Report every line of the records below that includes the string "shadow".
***
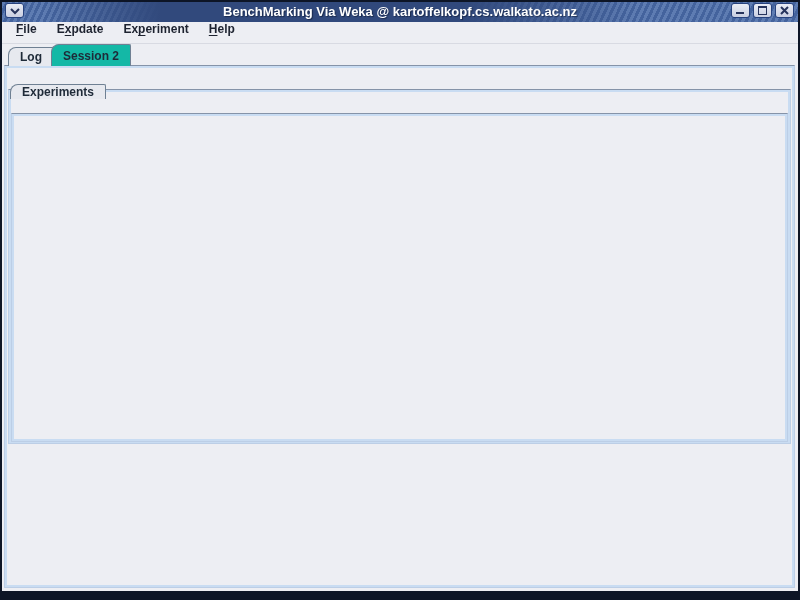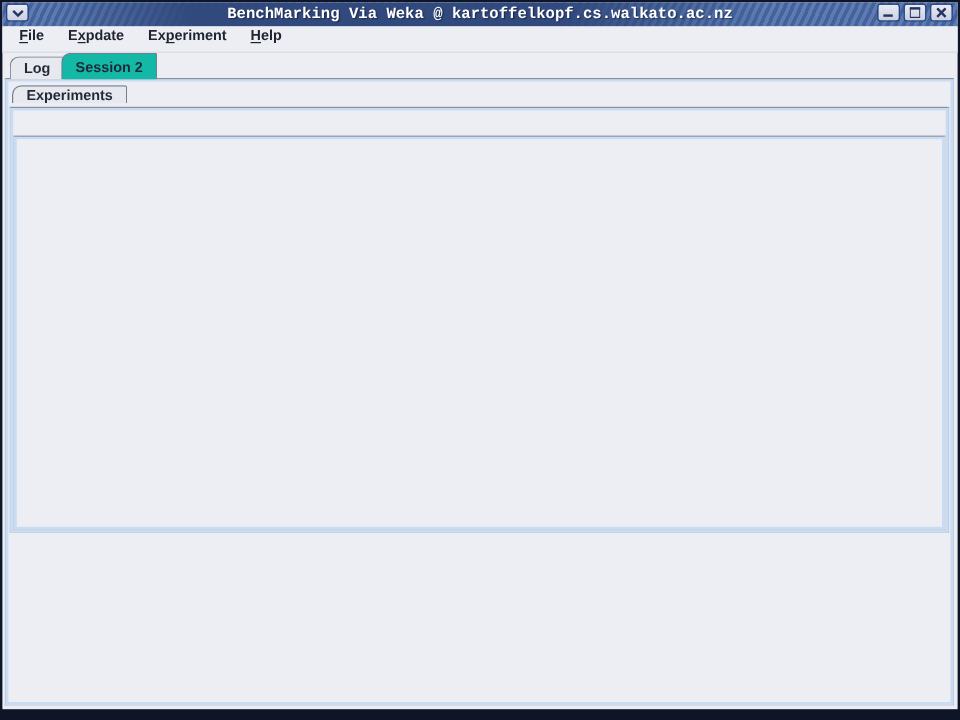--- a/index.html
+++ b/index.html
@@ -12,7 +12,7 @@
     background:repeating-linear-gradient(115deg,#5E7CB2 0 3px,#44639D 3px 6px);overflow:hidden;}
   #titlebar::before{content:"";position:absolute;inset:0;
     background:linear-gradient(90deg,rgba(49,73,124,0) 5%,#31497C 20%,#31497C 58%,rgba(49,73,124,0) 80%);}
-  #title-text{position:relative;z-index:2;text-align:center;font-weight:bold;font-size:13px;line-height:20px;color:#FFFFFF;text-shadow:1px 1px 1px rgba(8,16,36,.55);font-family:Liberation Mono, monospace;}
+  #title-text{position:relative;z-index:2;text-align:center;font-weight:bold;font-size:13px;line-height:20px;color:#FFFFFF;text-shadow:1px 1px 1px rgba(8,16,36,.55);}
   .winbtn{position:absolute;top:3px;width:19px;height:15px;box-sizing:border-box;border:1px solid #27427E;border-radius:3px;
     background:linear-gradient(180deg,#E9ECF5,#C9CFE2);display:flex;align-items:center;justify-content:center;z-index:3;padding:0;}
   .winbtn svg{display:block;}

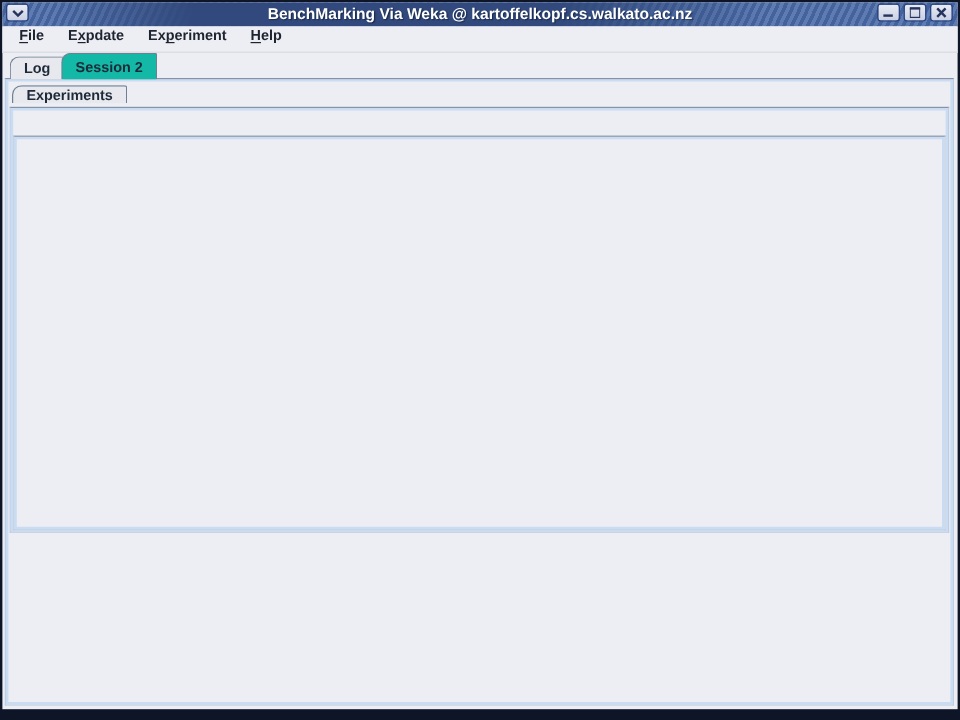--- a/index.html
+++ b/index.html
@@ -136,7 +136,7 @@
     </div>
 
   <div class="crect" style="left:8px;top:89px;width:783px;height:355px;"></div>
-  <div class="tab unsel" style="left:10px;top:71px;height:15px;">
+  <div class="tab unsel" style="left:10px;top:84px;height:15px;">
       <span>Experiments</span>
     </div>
***
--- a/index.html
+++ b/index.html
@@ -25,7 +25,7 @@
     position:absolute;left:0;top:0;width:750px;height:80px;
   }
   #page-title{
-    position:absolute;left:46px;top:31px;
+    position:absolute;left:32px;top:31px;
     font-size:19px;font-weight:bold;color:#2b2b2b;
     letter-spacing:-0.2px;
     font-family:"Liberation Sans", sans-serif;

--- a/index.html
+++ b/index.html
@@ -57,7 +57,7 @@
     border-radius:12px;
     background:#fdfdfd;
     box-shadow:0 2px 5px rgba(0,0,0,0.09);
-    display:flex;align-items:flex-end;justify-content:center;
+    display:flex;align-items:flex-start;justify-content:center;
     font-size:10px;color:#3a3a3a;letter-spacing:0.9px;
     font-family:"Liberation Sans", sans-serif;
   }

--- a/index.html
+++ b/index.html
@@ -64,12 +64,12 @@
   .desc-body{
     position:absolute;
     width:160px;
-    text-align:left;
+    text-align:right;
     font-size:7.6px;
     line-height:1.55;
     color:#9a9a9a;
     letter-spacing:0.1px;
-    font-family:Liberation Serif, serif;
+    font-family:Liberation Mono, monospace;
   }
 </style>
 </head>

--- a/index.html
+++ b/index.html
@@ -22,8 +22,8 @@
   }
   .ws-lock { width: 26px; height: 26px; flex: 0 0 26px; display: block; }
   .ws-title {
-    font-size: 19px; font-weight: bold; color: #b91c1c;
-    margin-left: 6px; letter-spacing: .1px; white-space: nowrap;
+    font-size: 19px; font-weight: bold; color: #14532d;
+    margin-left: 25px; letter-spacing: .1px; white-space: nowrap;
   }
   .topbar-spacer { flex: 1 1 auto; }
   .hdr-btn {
***
### EXERCISE SOLUTION
-  #title-text{position:relative;z-index:2;text-align:center;font-weight:bold;font-size:13px;line-height:20px;color:#FFFFFF;text-shadow:1px 1px 1px rgba(8,16,36,.55);font-family:Liberation Mono, monospace;}
+  #title-text{position:relative;z-index:2;text-align:center;font-weight:bold;font-size:13px;line-height:20px;color:#FFFFFF;text-shadow:1px 1px 1px rgba(8,16,36,.55);}
     box-shadow:0 2px 5px rgba(0,0,0,0.09);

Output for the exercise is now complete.